Likelihood



I could tell something must have gone wrong. The last stretches of the highway leading up to Tai Lam Tunnel — including the 3.8-kilometer tunnel itself — were brought to a complete standstill.

As it turns out, there was a crash involving two double-decker buses, injuring 77 people.

Before I ramble on, I’d like to wish everyone who’s injured a speedy recovery.

I happened to be minutes behind the crash. While I was stuck in the heavy traffic with nothing better to do, I couldn’t help but sat there and overthought the situation a bit.

Statistics

Back in the days of traditional statistics, the mathematical analysis would be something like this:

What are the odds of being involved in that accident, out of…

  • All the people
  • Who were headed that direction
  • Taking that particular means of transportation
  • At that specific time
  • (Plus a whole bunch of other factors)

Don’t worry, the result isn’t something that’s alarming at all. But at the same time, the ballpark figure also isn’t telling you much.

Data Science

And then there is modern-day data science.

How likely is it for someone to be involved in that accident, given:

  • The number of past accidents
  • That occurred in the proximity of the crash site
  • Around the same time of the day
  • In a similar model of vehicle

Here’s the thing, though. The prediction can range from wildly inaccurate to highly accurate, depending upon various conditions.
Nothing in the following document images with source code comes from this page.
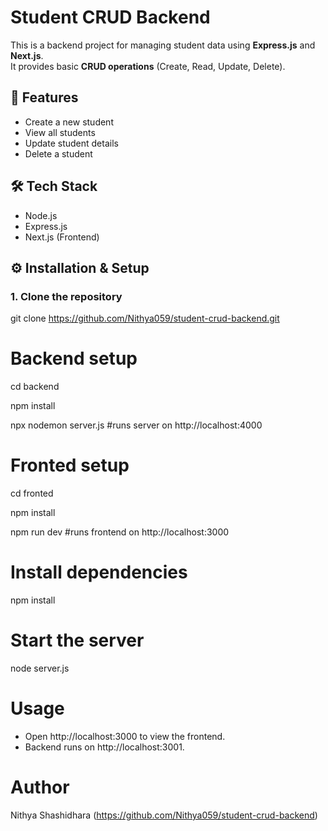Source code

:# Student CRUD Backend

This is a backend project for managing student data using **Express.js** and **Next.js**.  
It provides basic **CRUD operations** (Create, Read, Update, Delete).



## 🚀 Features
- Create a new student
- View all students
- Update student details
- Delete a student



## 🛠️ Tech Stack
- Node.js
- Express.js
- Next.js (Frontend)



## ⚙️ Installation & Setup

### 1. Clone the repository

git clone https://github.com/Nithya059/student-crud-backend.git

# Backend setup
cd backend

npm install

npx nodemon server.js #runs server on http://localhost:4000

# Fronted setup
cd fronted 

npm install

npm run dev #runs frontend on http://localhost:3000

# Install dependencies
npm install

# Start the server
node server.js

# Usage
- Open http://localhost:3000 to view the frontend.
- Backend runs on http://localhost:3001.
# Author
Nithya Shashidhara (https://github.com/Nithya059/student-crud-backend)
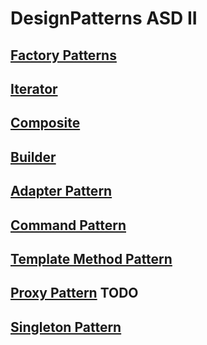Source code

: # DesignPatterns ASD II

## [Factory Patterns](./Factory/Factory.md)

## [Iterator](./Iterator/Iterator.md)

## [Composite](./Composite/Composite.md)

## [Builder](./Builder/Builder.md)

## [Adapter Pattern](./Adapter/Adapter.md)

## [Command Pattern](./Command/Command.md)

## [Template Method Pattern](./TemplateMethod/TemplateMethod.md)

## [Proxy Pattern](./Proxy/Proxy.md) TODO

## [Singleton Pattern](./Singleton/Singleton.md)
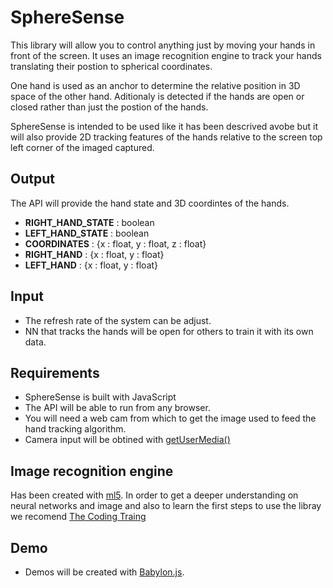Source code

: # SphereSense

This library will allow you to control anything just by moving your hands in front of the screen.
It uses an image recognition engine to track your hands translating their postion to spherical coordinates.

One hand is used as an anchor to determine the relative position in 3D space of the other hand.
Aditionaly is detected if the hands are open or closed rather than just the postion of the hands.

SphereSense is intended to be used like it has been descrived avobe but it will also provide 2D tracking features of the hands relative to the screen top left corner of the imaged captured.

## Output

The API will provide the hand state and 3D coordintes of the hands.

* **RIGHT_HAND_STATE** : boolean
* **LEFT_HAND_STATE**  : boolean
* **COORDINATES**      : {x : float, y : float, z : float}
* **RIGHT_HAND**       : {x : float, y : float}
* **LEFT_HAND**        : {x : float, y : float}

## Input

* The refresh rate of the system can be adjust.
* NN that tracks the hands will be open for others to train it with its own data.

## Requirements

* SphereSense is built with JavaScript
* The API will be able to run from any browser.
* You will need a web cam from which to get the image used to feed the hand tracking algorithm.
* Camera input will be obtined with [getUserMedia()](https://webrtc.github.io/samples/src/content/getusermedia/gum/)

## Image recognition engine

Has been created with [ml5](https://ml5js.org).
In order to get a deeper understanding on neural networks and image and also to learn the first steps to use the libray we recomend [The Coding Traing](https://www.youtube.com/playlist?list=PLRqwX-V7Uu6YPSwT06y_AEYTqIwbeam3y)

## Demo

* Demos will be created with [Babylon.js](https://www.babylonjs.com).
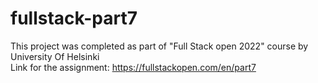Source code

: # fullstack-part7
This project was completed as part of "Full Stack open 2022" course by University Of Helsinki  
Link for the assignment: https://fullstackopen.com/en/part7
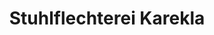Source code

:---
title: "Stuhlflechterei Karekla"
url: /frankfurt-am-main/stuhlflechterei-karekla/
shop: Möbel
---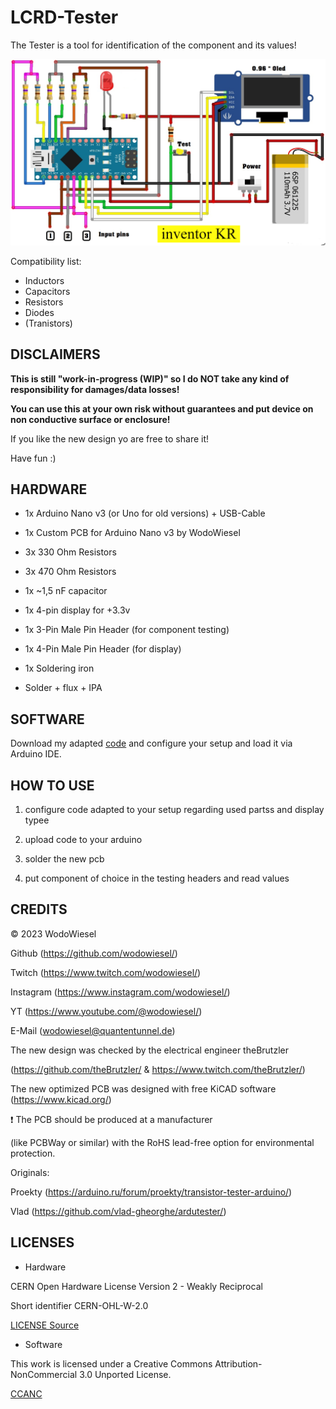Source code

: # LCRD-Tester

The Tester is a tool for identification of the component and its values!

![PCB](/docs/electronic-component-tester-nano.png/)

Compatibility list:

- Inductors
- Capacitors
- Resistors
- Diodes
- (Tranistors)

## DISCLAIMERS

**This is still "work-in-progress (WIP)" so I do NOT take any kind of responsibility for damages/data losses!**

**You can use this at your own risk without guarantees and put device on non conductive surface or enclosure!**

If you like the new design yo are free to share it!

Have fun :)

## HARDWARE

- 1x Arduino Nano v3 (or Uno for old versions) + USB-Cable
- 1x Custom PCB for Arduino Nano v3 by WodoWiesel
- 3x 330 Ohm Resistors
- 3x 470 Ohm Resistors
- 1x ~1,5 nF capacitor
- 1x 4-pin display for +3.3v
- 1x 3-Pin Male Pin Header (for component testing)
- 1x 4-Pin Male Pin Header (for display)

- 1x Soldering iron
- Solder + flux + IPA

## SOFTWARE

Download my adapted [code](/code-aduino/LCRD-Tester-WodoWiesel.ino) and configure your setup and load it via Arduino IDE.

## HOW TO USE

1. configure code adapted to your setup regarding used partss and display typee

2. upload code to your arduino

3. solder the new pcb

4. put component of choice in the testing headers and read values

## CREDITS

:copyright: 2023 WodoWiesel 

Github (https://github.com/wodowiesel/)

Twitch (https://www.twitch.com/wodowiesel/)

Instagram (https://www.instagram.com/wodowiesel/)

YT (https://www.youtube.com/@wodowiesel/)

E-Mail (wodowiesel@quantentunnel.de)

The new design was checked by the electrical engineer theBrutzler

(https://github.com/theBrutzler/ & https://www.twitch.com/theBrutzler/)

The new optimized PCB was designed with free KiCAD software (https://www.kicad.org/)

:heavy_exclamation_mark: The PCB should be produced at a manufacturer

(like PCBWay or similar) with the RoHS lead-free option for environmental protection.

Originals:

Proekty (https://arduino.ru/forum/proekty/transistor-tester-arduino/)

Vlad (https://github.com/vlad-gheorghe/ardutester/)


## LICENSES

- Hardware

CERN Open Hardware License Version 2 - Weakly Reciprocal

Short identifier CERN-OHL-W-2.0

[LICENSE Source](https://spdx.org/licenses/CERN-OHL-W-2.0.html)

- Software

This work is licensed under a Creative Commons Attribution-NonCommercial 3.0 Unported License.

[CCANC](http://creativecommons.org/licenses/by-nc/3.0/)
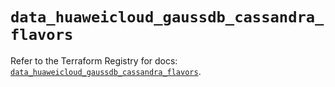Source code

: # `data_huaweicloud_gaussdb_cassandra_flavors`

Refer to the Terraform Registry for docs: [`data_huaweicloud_gaussdb_cassandra_flavors`](https://registry.terraform.io/providers/huaweicloud/huaweicloud/1.71.1/docs/data-sources/gaussdb_cassandra_flavors).
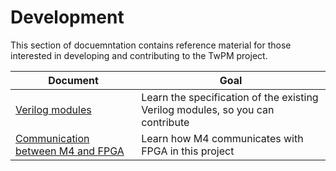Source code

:# Development

This section of docuemntation contains reference material for those interested
in developing and contributing to the TwPM project.

| Document                              | Goal                                                                           |
|---------------------------------------|--------------------------------------------------------------------------------|
| [Verilog modules](verilog_modules.md) | Learn the specification of the existing Verilog modules, so you can contribute |
| [Communication between M4 and FPGA](m4_fpga_communication.md) | Learn how M4 communicates with FPGA in this project    |
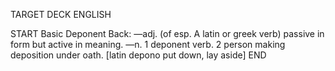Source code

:TARGET DECK
ENGLISH

START
Basic
Deponent
Back: —adj. (of esp. A latin or greek verb) passive in form but active in meaning. —n. 1 deponent verb. 2 person making deposition under oath. [latin depono put down, lay aside]
END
Has enough data been used? Is the data relevant?

Have enough elements been taken into account? Did we forget to consider things like weather, driver’s physical state, materials used, et cetera et cetera?

And that is precisely the danger of relying too heavily on half-baked, “data-driven” “A.I.” algorithms in any decision-making process.

I have shared similar thoughts on these risks in some of my past talks, except with different cases and scenarios.

(But now it’s time for me to go to bed and stop overthinking random things for a few hours.)